EXERCISE INSTRUCTIONS
With the pictures left out, copy the listing below exactly.

DATA TO EXAMINE
--------

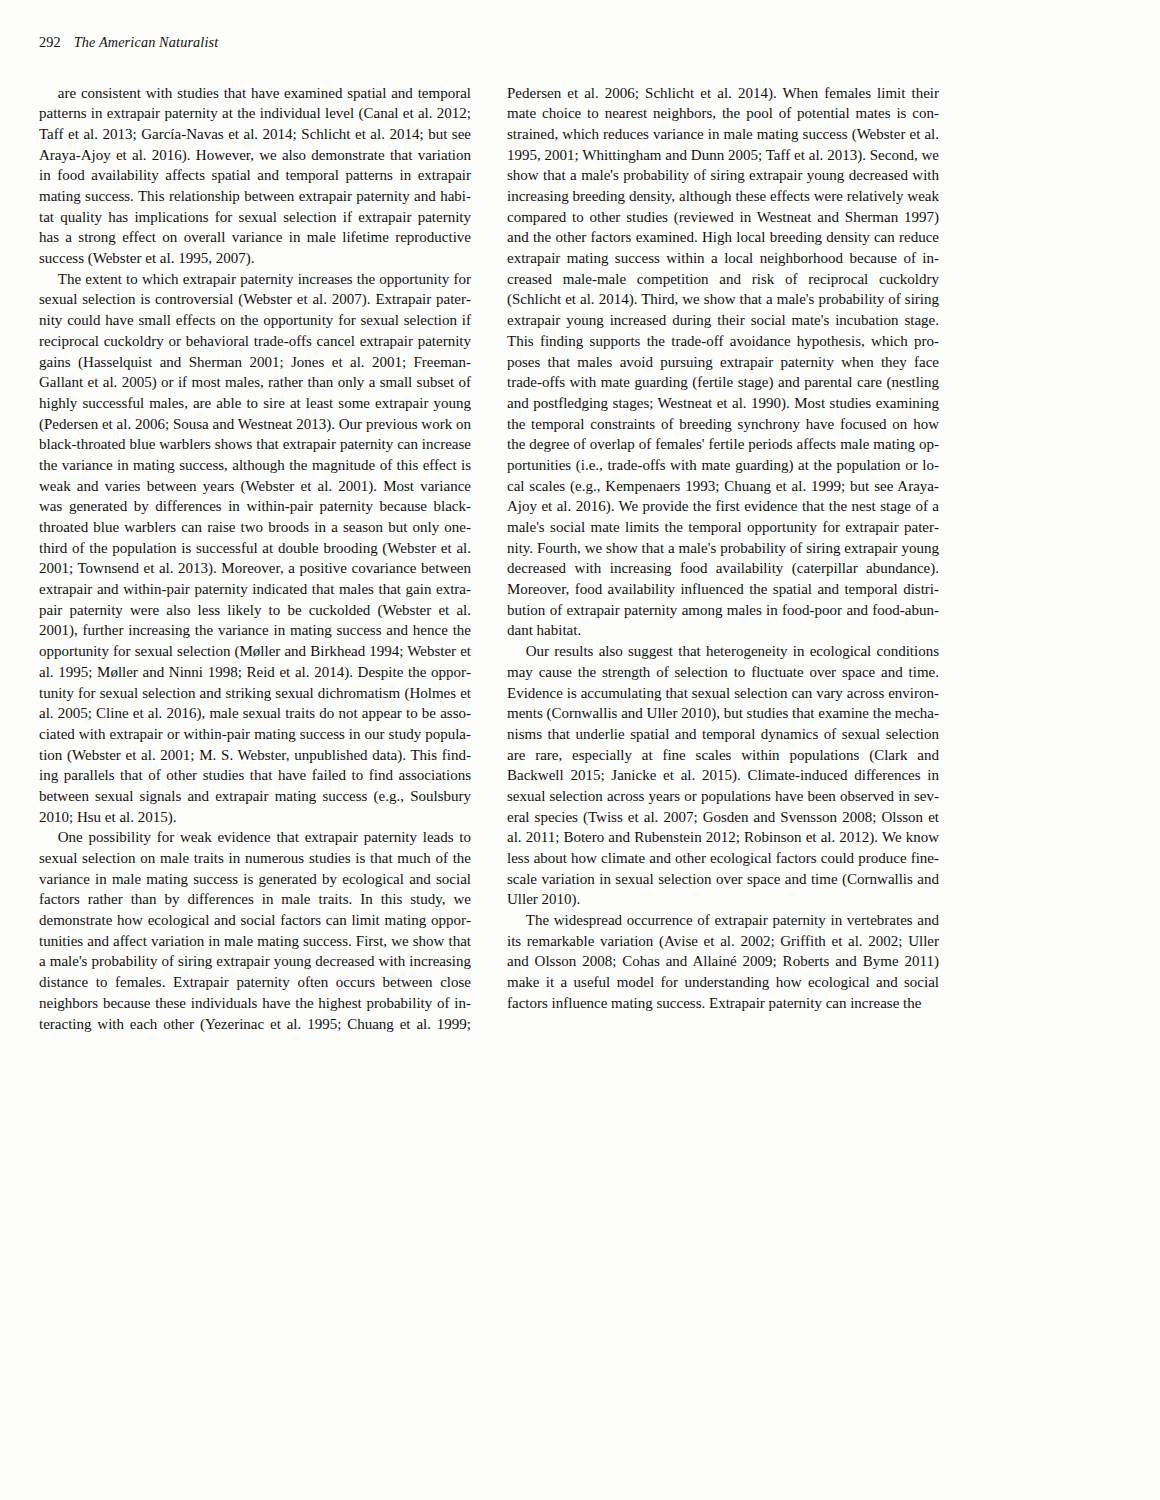292 The American Naturalist
are consistent with studies that have examined spatial and temporal patterns in extrapair paternity at the individual level (Canal et al. 2012; Taff et al. 2013; García-Navas et al. 2014; Schlicht et al. 2014; but see Araya-Ajoy et al. 2016). However, we also demonstrate that variation in food availability affects spatial and temporal patterns in extrapair mating success. This relationship between extrapair paternity and habitat quality has implications for sexual selection if extrapair paternity has a strong effect on overall variance in male lifetime reproductive success (Webster et al. 1995, 2007).
The extent to which extrapair paternity increases the opportunity for sexual selection is controversial (Webster et al. 2007). Extrapair paternity could have small effects on the opportunity for sexual selection if reciprocal cuckoldry or behavioral trade-offs cancel extrapair paternity gains (Hasselquist and Sherman 2001; Jones et al. 2001; Freeman-Gallant et al. 2005) or if most males, rather than only a small subset of highly successful males, are able to sire at least some extrapair young (Pedersen et al. 2006; Sousa and Westneat 2013). Our previous work on black-throated blue warblers shows that extrapair paternity can increase the variance in mating success, although the magnitude of this effect is weak and varies between years (Webster et al. 2001). Most variance was generated by differences in within-pair paternity because black-throated blue warblers can raise two broods in a season but only one-third of the population is successful at double brooding (Webster et al. 2001; Townsend et al. 2013). Moreover, a positive covariance between extrapair and within-pair paternity indicated that males that gain extrapair paternity were also less likely to be cuckolded (Webster et al. 2001), further increasing the variance in mating success and hence the opportunity for sexual selection (Møller and Birkhead 1994; Webster et al. 1995; Møller and Ninni 1998; Reid et al. 2014). Despite the opportunity for sexual selection and striking sexual dichromatism (Holmes et al. 2005; Cline et al. 2016), male sexual traits do not appear to be associated with extrapair or within-pair mating success in our study population (Webster et al. 2001; M. S. Webster, unpublished data). This finding parallels that of other studies that have failed to find associations between sexual signals and extrapair mating success (e.g., Soulsbury 2010; Hsu et al. 2015).
One possibility for weak evidence that extrapair paternity leads to sexual selection on male traits in numerous studies is that much of the variance in male mating success is generated by ecological and social factors rather than by differences in male traits. In this study, we demonstrate how ecological and social factors can limit mating opportunities and affect variation in male mating success. First, we show that a male's probability of siring extrapair young decreased with increasing distance to females. Extrapair paternity often occurs between close neighbors because these individuals have the highest probability of interacting with each other (Yezerinac et al. 1995; Chuang et al. 1999; Pedersen et al. 2006; Schlicht et al. 2014). When females limit their mate choice to nearest neighbors, the pool of potential mates is constrained, which reduces variance in male mating success (Webster et al. 1995, 2001; Whittingham and Dunn 2005; Taff et al. 2013). Second, we show that a male's probability of siring extrapair young decreased with increasing breeding density, although these effects were relatively weak compared to other studies (reviewed in Westneat and Sherman 1997) and the other factors examined. High local breeding density can reduce extrapair mating success within a local neighborhood because of increased male-male competition and risk of reciprocal cuckoldry (Schlicht et al. 2014). Third, we show that a male's probability of siring extrapair young increased during their social mate's incubation stage. This finding supports the trade-off avoidance hypothesis, which proposes that males avoid pursuing extrapair paternity when they face trade-offs with mate guarding (fertile stage) and parental care (nestling and postfledging stages; Westneat et al. 1990). Most studies examining the temporal constraints of breeding synchrony have focused on how the degree of overlap of females' fertile periods affects male mating opportunities (i.e., trade-offs with mate guarding) at the population or local scales (e.g., Kempenaers 1993; Chuang et al. 1999; but see Araya-Ajoy et al. 2016). We provide the first evidence that the nest stage of a male's social mate limits the temporal opportunity for extrapair paternity. Fourth, we show that a male's probability of siring extrapair young decreased with increasing food availability (caterpillar abundance). Moreover, food availability influenced the spatial and temporal distribution of extrapair paternity among males in food-poor and food-abundant habitat.
Our results also suggest that heterogeneity in ecological conditions may cause the strength of selection to fluctuate over space and time. Evidence is accumulating that sexual selection can vary across environments (Cornwallis and Uller 2010), but studies that examine the mechanisms that underlie spatial and temporal dynamics of sexual selection are rare, especially at fine scales within populations (Clark and Backwell 2015; Janicke et al. 2015). Climate-induced differences in sexual selection across years or populations have been observed in several species (Twiss et al. 2007; Gosden and Svensson 2008; Olsson et al. 2011; Botero and Rubenstein 2012; Robinson et al. 2012). We know less about how climate and other ecological factors could produce fine-scale variation in sexual selection over space and time (Cornwallis and Uller 2010).
The widespread occurrence of extrapair paternity in vertebrates and its remarkable variation (Avise et al. 2002; Griffith et al. 2002; Uller and Olsson 2008; Cohas and Allainé 2009; Roberts and Byme 2011) make it a useful model for understanding how ecological and social factors influence mating success. Extrapair paternity can increase the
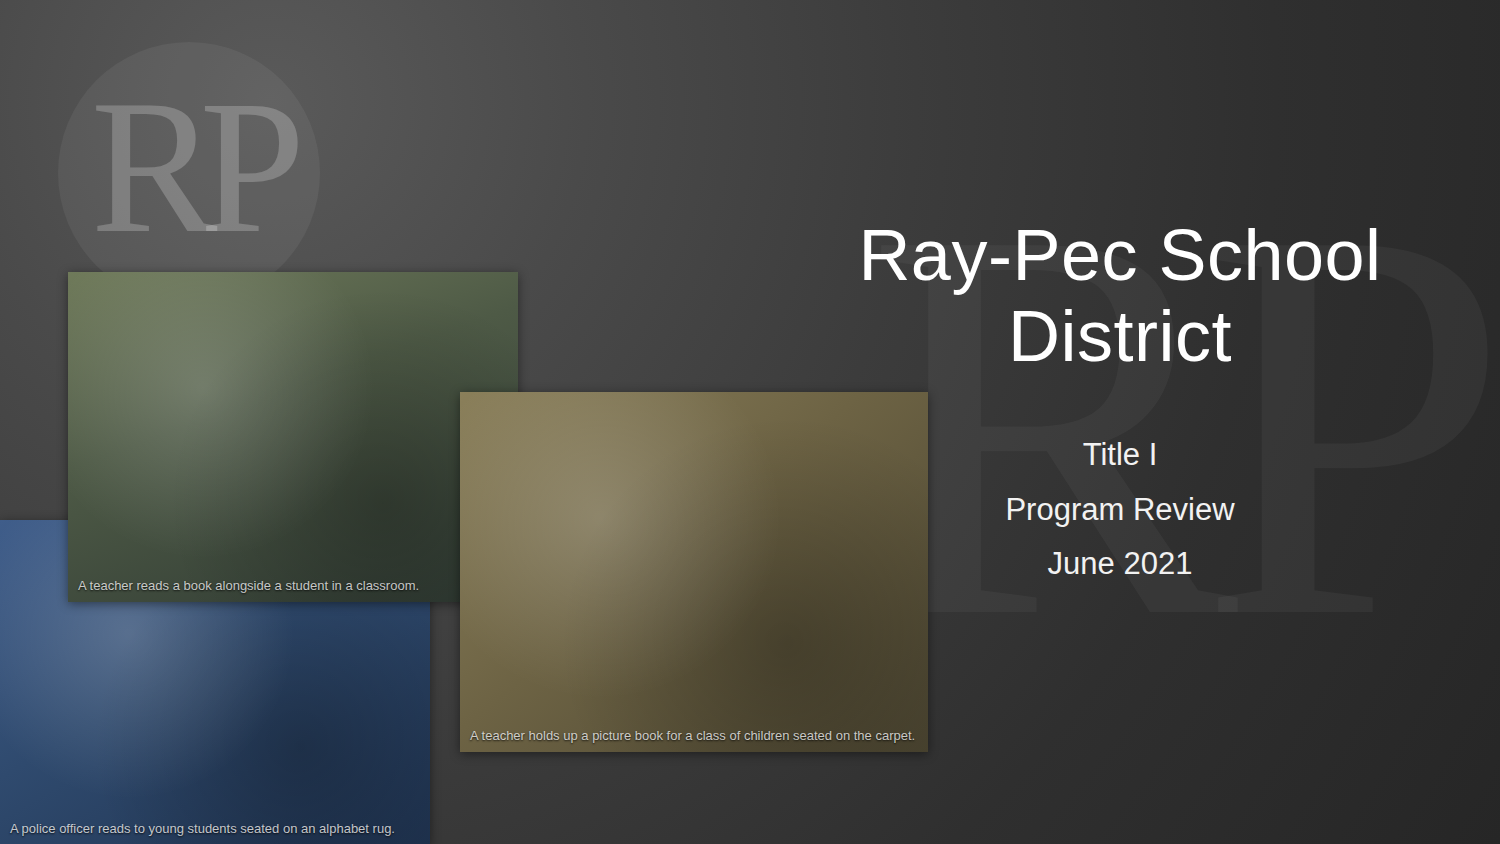RP
RP
A teacher reads a book alongside a student in a classroom.
A police officer reads to young students seated on an alphabet rug.
A teacher holds up a picture book for a class of children seated on the carpet.
Ray-Pec School District
Title I
Program Review
June 2021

--------

RESPONSE AREA
292 The American Naturalist
are consistent with studies that have examined spatial and temporal patterns in extrapair paternity at the individual level (Canal et al. 2012; Taff et al. 2013; García-Navas et al. 2014; Schlicht et al. 2014; but see Araya-Ajoy et al. 2016). However, we also demonstrate that variation in food availability affects spatial and temporal patterns in extrapair mating success. This relationship between extrapair paternity and habitat quality has implications for sexual selection if extrapair paternity has a strong effect on overall variance in male lifetime reproductive success (Webster et al. 1995, 2007).
The extent to which extrapair paternity increases the opportunity for sexual selection is controversial (Webster et al. 2007). Extrapair paternity could have small effects on the opportunity for sexual selection if reciprocal cuckoldry or behavioral trade-offs cancel extrapair paternity gains (Hasselquist and Sherman 2001; Jones et al. 2001; Freeman-Gallant et al. 2005) or if most males, rather than only a small subset of highly successful males, are able to sire at least some extrapair young (Pedersen et al. 2006; Sousa and Westneat 2013). Our previous work on black-throated blue warblers shows that extrapair paternity can increase the variance in mating success, although the magnitude of this effect is weak and varies between years (Webster et al. 2001). Most variance was generated by differences in within-pair paternity because black-throated blue warblers can raise two broods in a season but only one-third of the population is successful at double brooding (Webster et al. 2001; Townsend et al. 2013). Moreover, a positive covariance between extrapair and within-pair paternity indicated that males that gain extrapair paternity were also less likely to be cuckolded (Webster et al. 2001), further increasing the variance in mating success and hence the opportunity for sexual selection (Møller and Birkhead 1994; Webster et al. 1995; Møller and Ninni 1998; Reid et al. 2014). Despite the opportunity for sexual selection and striking sexual dichromatism (Holmes et al. 2005; Cline et al. 2016), male sexual traits do not appear to be associated with extrapair or within-pair mating success in our study population (Webster et al. 2001; M. S. Webster, unpublished data). This finding parallels that of other studies that have failed to find associations between sexual signals and extrapair mating success (e.g., Soulsbury 2010; Hsu et al. 2015).
One possibility for weak evidence that extrapair paternity leads to sexual selection on male traits in numerous studies is that much of the variance in male mating success is generated by ecological and social factors rather than by differences in male traits. In this study, we demonstrate how ecological and social factors can limit mating opportunities and affect variation in male mating success. First, we show that a male's probability of siring extrapair young decreased with increasing distance to females. Extrapair paternity often occurs between close neighbors because these individuals have the highest probability of interacting with each other (Yezerinac et al. 1995; Chuang et al. 1999; Pedersen et al. 2006; Schlicht et al. 2014). When females limit their mate choice to nearest neighbors, the pool of potential mates is constrained, which reduces variance in male mating success (Webster et al. 1995, 2001; Whittingham and Dunn 2005; Taff et al. 2013). Second, we show that a male's probability of siring extrapair young decreased with increasing breeding density, although these effects were relatively weak compared to other studies (reviewed in Westneat and Sherman 1997) and the other factors examined. High local breeding density can reduce extrapair mating success within a local neighborhood because of increased male-male competition and risk of reciprocal cuckoldry (Schlicht et al. 2014). Third, we show that a male's probability of siring extrapair young increased during their social mate's incubation stage. This finding supports the trade-off avoidance hypothesis, which proposes that males avoid pursuing extrapair paternity when they face trade-offs with mate guarding (fertile stage) and parental care (nestling and postfledging stages; Westneat et al. 1990). Most studies examining the temporal constraints of breeding synchrony have focused on how the degree of overlap of females' fertile periods affects male mating opportunities (i.e., trade-offs with mate guarding) at the population or local scales (e.g., Kempenaers 1993; Chuang et al. 1999; but see Araya-Ajoy et al. 2016). We provide the first evidence that the nest stage of a male's social mate limits the temporal opportunity for extrapair paternity. Fourth, we show that a male's probability of siring extrapair young decreased with increasing food availability (caterpillar abundance). Moreover, food availability influenced the spatial and temporal distribution of extrapair paternity among males in food-poor and food-abundant habitat.
Our results also suggest that heterogeneity in ecological conditions may cause the strength of selection to fluctuate over space and time. Evidence is accumulating that sexual selection can vary across environments (Cornwallis and Uller 2010), but studies that examine the mechanisms that underlie spatial and temporal dynamics of sexual selection are rare, especially at fine scales within populations (Clark and Backwell 2015; Janicke et al. 2015). Climate-induced differences in sexual selection across years or populations have been observed in several species (Twiss et al. 2007; Gosden and Svensson 2008; Olsson et al. 2011; Botero and Rubenstein 2012; Robinson et al. 2012). We know less about how climate and other ecological factors could produce fine-scale variation in sexual selection over space and time (Cornwallis and Uller 2010).
The widespread occurrence of extrapair paternity in vertebrates and its remarkable variation (Avise et al. 2002; Griffith et al. 2002; Uller and Olsson 2008; Cohas and Allainé 2009; Roberts and Byme 2011) make it a useful model for understanding how ecological and social factors influence mating success. Extrapair paternity can increase the
RP
RP
A teacher reads a book alongside a student in a classroom.
A police officer reads to young students seated on an alphabet rug.
A teacher holds up a picture book for a class of children seated on the carpet.
Ray-Pec School District
Title I
Program Review
June 2021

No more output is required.